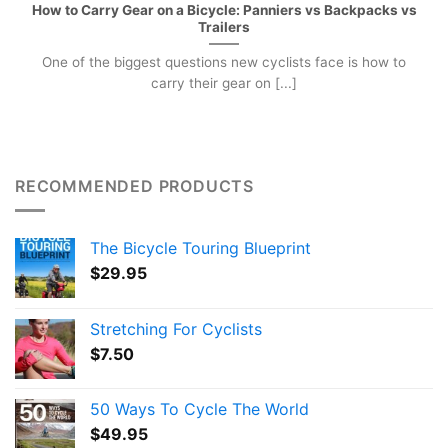
How to Carry Gear on a Bicycle: Panniers vs Backpacks vs
Trailers
One of the biggest questions new cyclists face is how to
carry their gear on [...]
RECOMMENDED PRODUCTS
The Bicycle Touring Blueprint
$
29.95
Stretching For Cyclists
$
7.50
50 Ways To Cycle The World
$
49.95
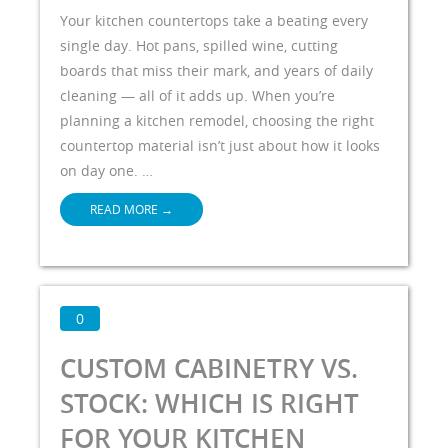
Your kitchen countertops take a beating every
single day. Hot pans, spilled wine, cutting
boards that miss their mark, and years of daily
cleaning — all of it adds up. When you’re
planning a kitchen remodel, choosing the right
countertop material isn’t just about how it looks
on day one. …
READ MORE
→
0
CUSTOM CABINETRY VS.
STOCK: WHICH IS RIGHT
FOR YOUR KITCHEN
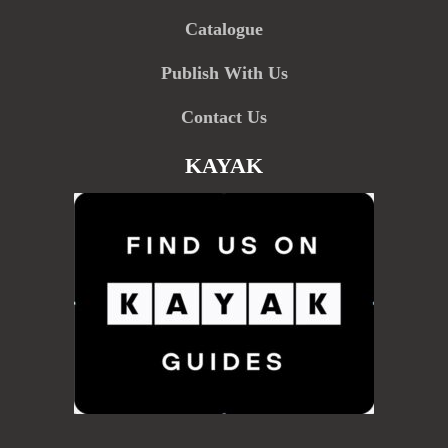
Catalogue
Publish With Us
Contact Us
KAYAK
┄┄┄┄┄┄┄┄┄┄
» **Your task**:
Arrange the text read from all the entries above as a JSON list of strings, one string per line, with blank lines left out. Leave the pictures out of the answer.

» **Answer for the task**:
[
  "How to Carry Gear on a Bicycle: Panniers vs Backpacks vs",
  "Trailers",
  "One of the biggest questions new cyclists face is how to",
  "carry their gear on [...]",
  "RECOMMENDED PRODUCTS",
  "The Bicycle Touring Blueprint",
  "$",
  "29.95",
  "Stretching For Cyclists",
  "$",
  "7.50",
  "50 Ways To Cycle The World",
  "$",
  "49.95",
  "Your kitchen countertops take a beating every",
  "single day. Hot pans, spilled wine, cutting",
  "boards that miss their mark, and years of daily",
  "cleaning — all of it adds up. When you’re",
  "planning a kitchen remodel, choosing the right",
  "countertop material isn’t just about how it looks",
  "on day one. …",
  "READ MORE",
  "→",
  "0",
  "CUSTOM CABINETRY VS.",
  "STOCK: WHICH IS RIGHT",
  "FOR YOUR KITCHEN",
  "Catalogue",
  "Publish With Us",
  "Contact Us",
  "KAYAK"
]